Mattarella’yı yurttaşlar, karantina günlerinde TV’den yaptığı konuşmalarda berbere gidemediği için uzayan ak perçemli saçları ile hatırlıyor. 

Cumhurbaşkanlığı seçimleri arifesinde köşkten taşınma hazırlıklarına girişen ve Necdet Sezer’vari bir tevazu ile kapı kapı “kiralık ev” gezen, şaşkın ev sahipleriyle “selfie” çektiren İtalya devlet başkanı, Johnson’un aksine tam bir “eski dünya”, “eski Avrupa” siyaset adabının örneği.

Eski düzen” siyasetçilerinin ender temsilcilerinden olan anayasa hukukçusu Mattarella, parlamentodaki son yemin töreni konuşmasıyla da çok büyük takdir topladı ve 54 kez alkışlandı.

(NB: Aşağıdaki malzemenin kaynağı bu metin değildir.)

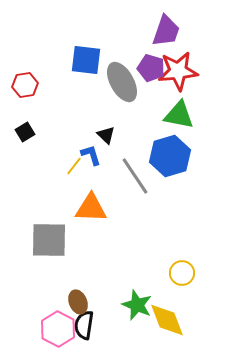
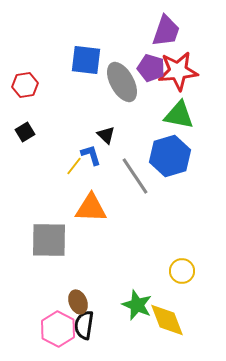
yellow circle: moved 2 px up
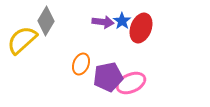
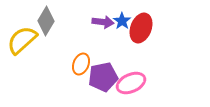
purple pentagon: moved 5 px left
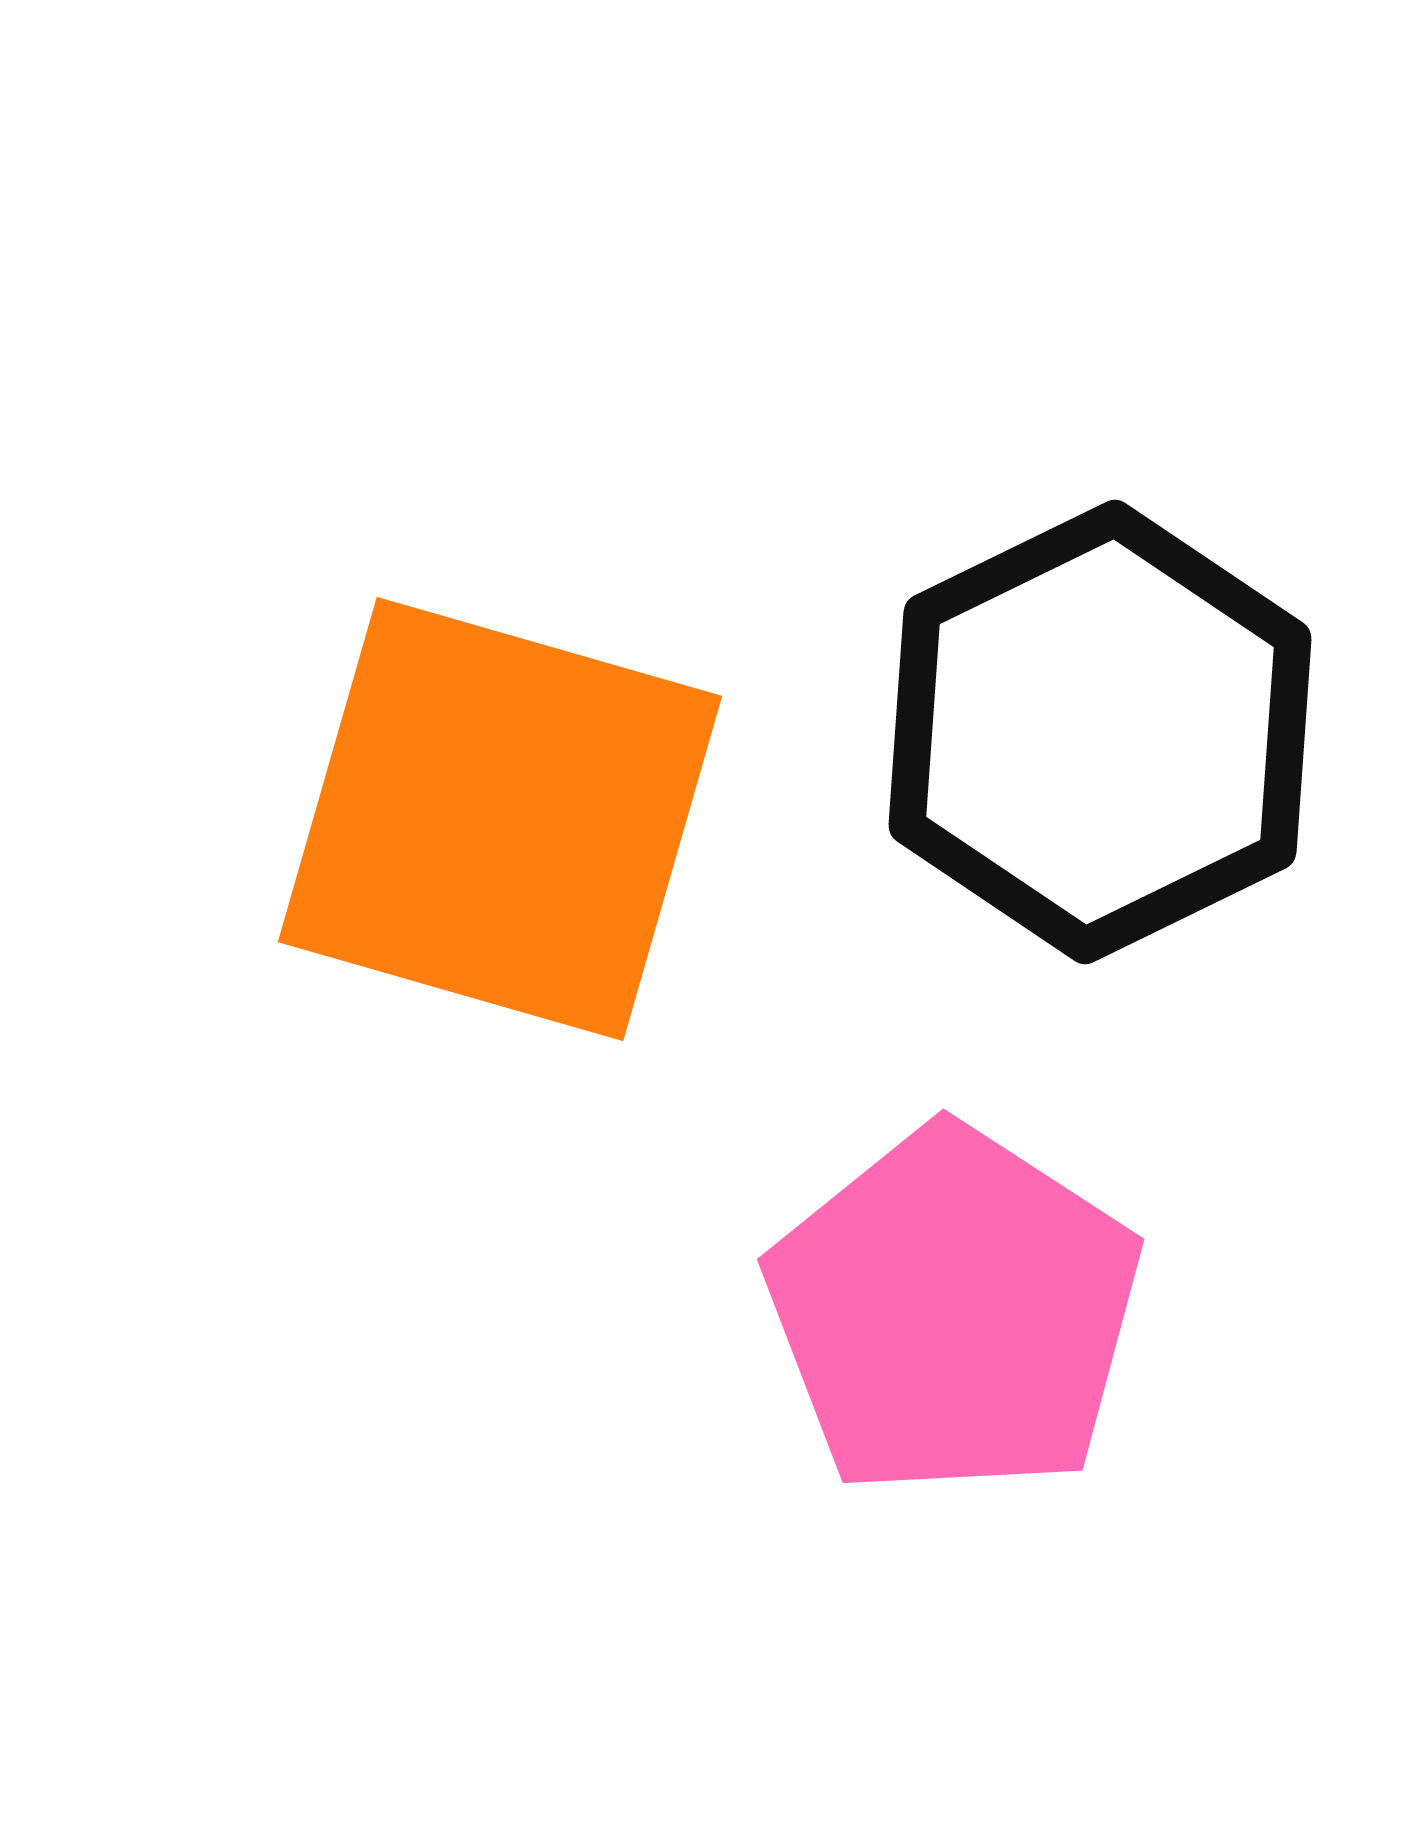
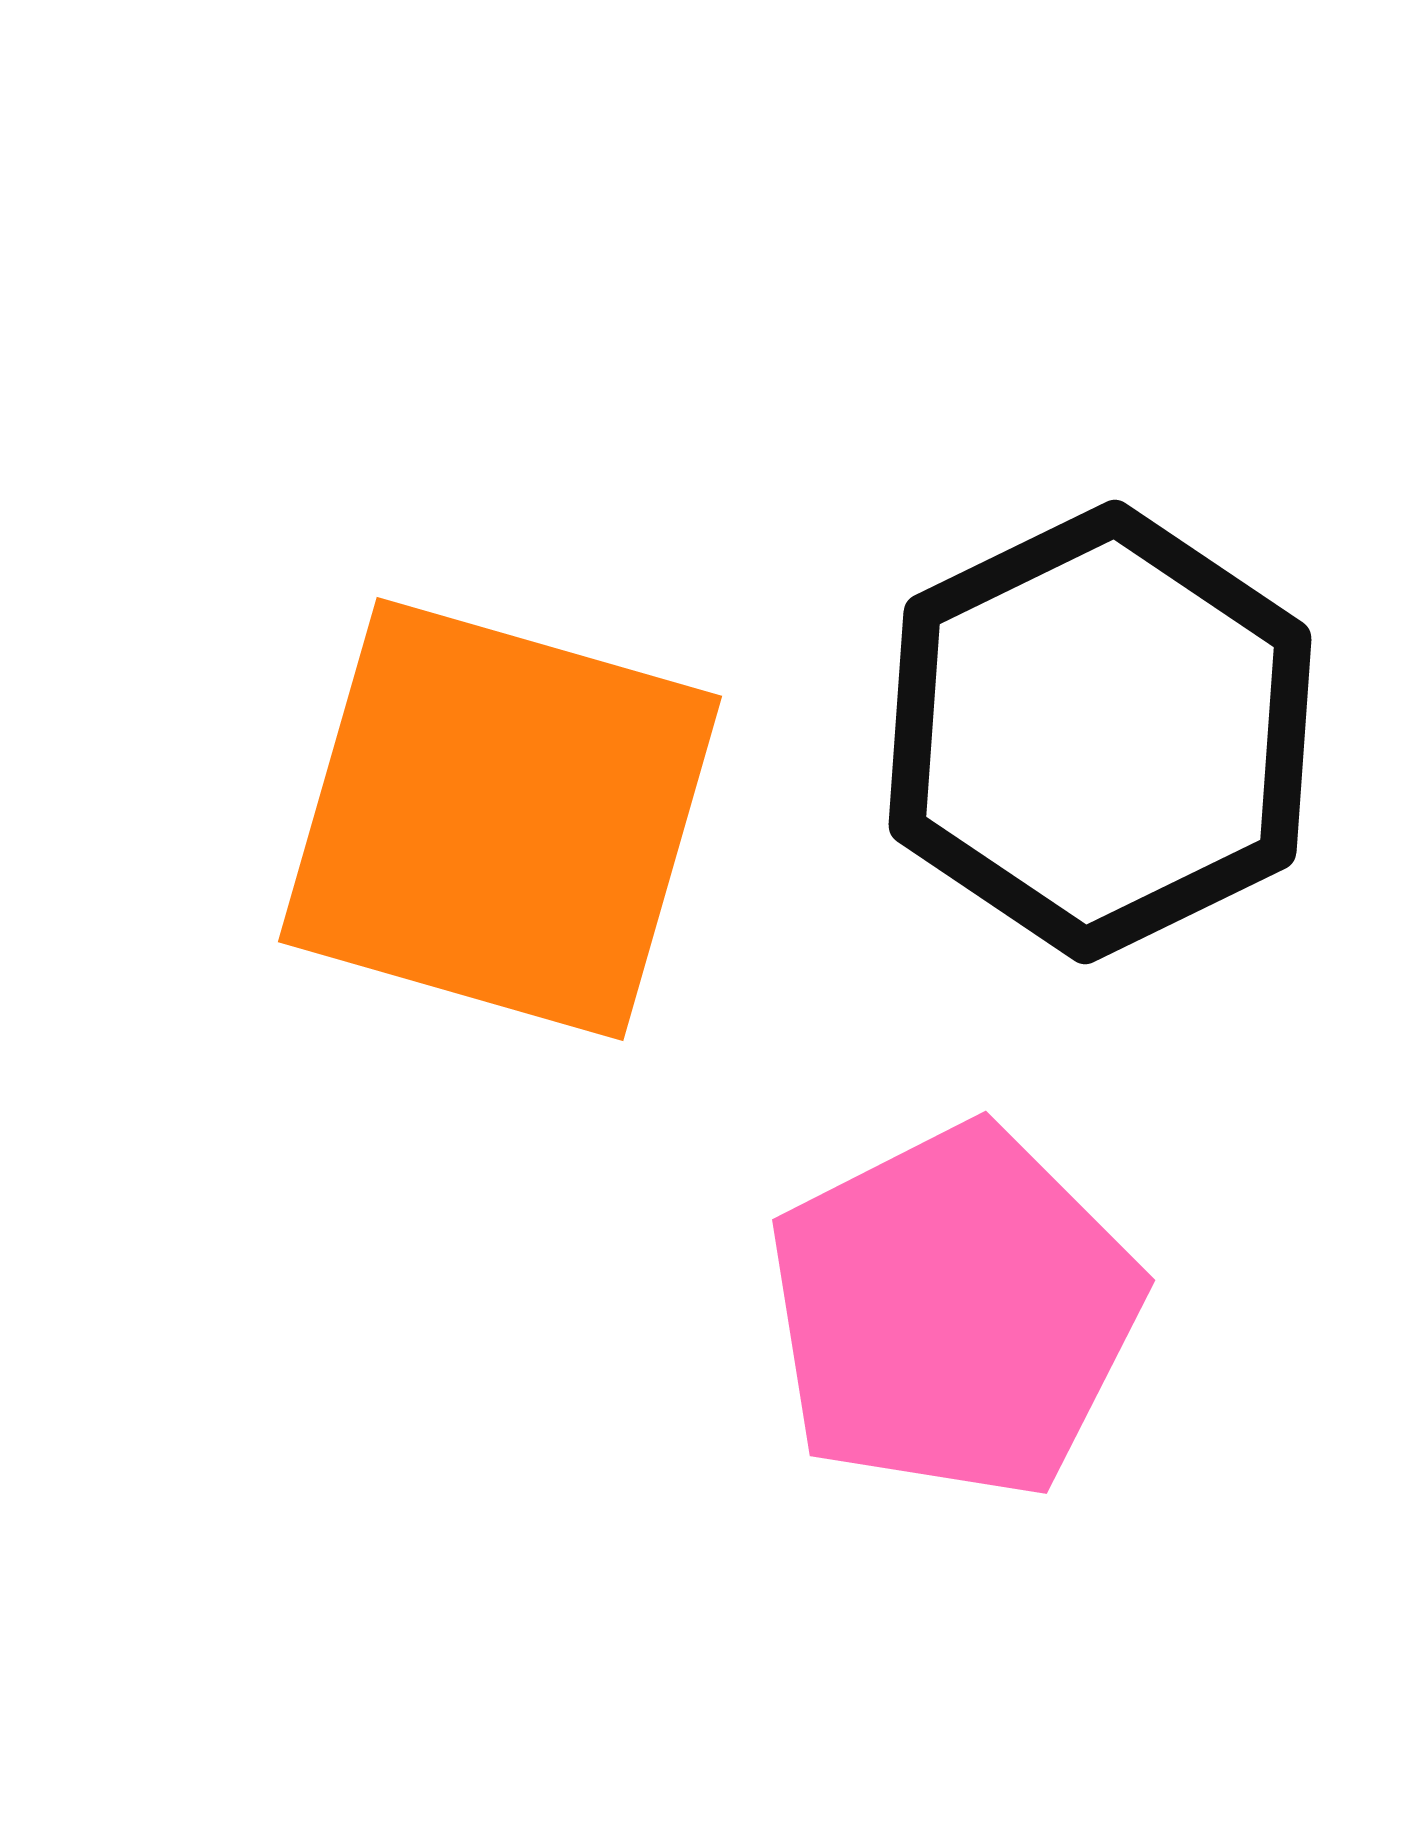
pink pentagon: rotated 12 degrees clockwise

Konuşmasında 18 kez “onur” sözcüğünü kullanan yaşlı Cumhurbaşkanı, bu kapsamda vurguladığı başlıkları; “ırkçılığa set çekmek”, “kadınlara şiddeti engellemek”, “yoksulluğa savaş açmak”, “mafyayla mücadeleye yönlenmek”, “parlamentoya yeniden işlevsellik kazandırmak”, “yargı reformu gerçekleştirmek” ve “bağımsız medya, haber alma özgürlüğünü korumak” şeklinde sıraladı. 

Cumhurbaşkanını ayakta alkışlayan parlamenterler bundan bir yol haritası çıkarırlar mı?

Sanmam. 

Ama gene de bir parlamentonun çatısı altında bir Cumhurbaşkanının ağzından bunları duymak hoş. İnsanı “yükseltiyor”, kulağa müzik gibi geliyor.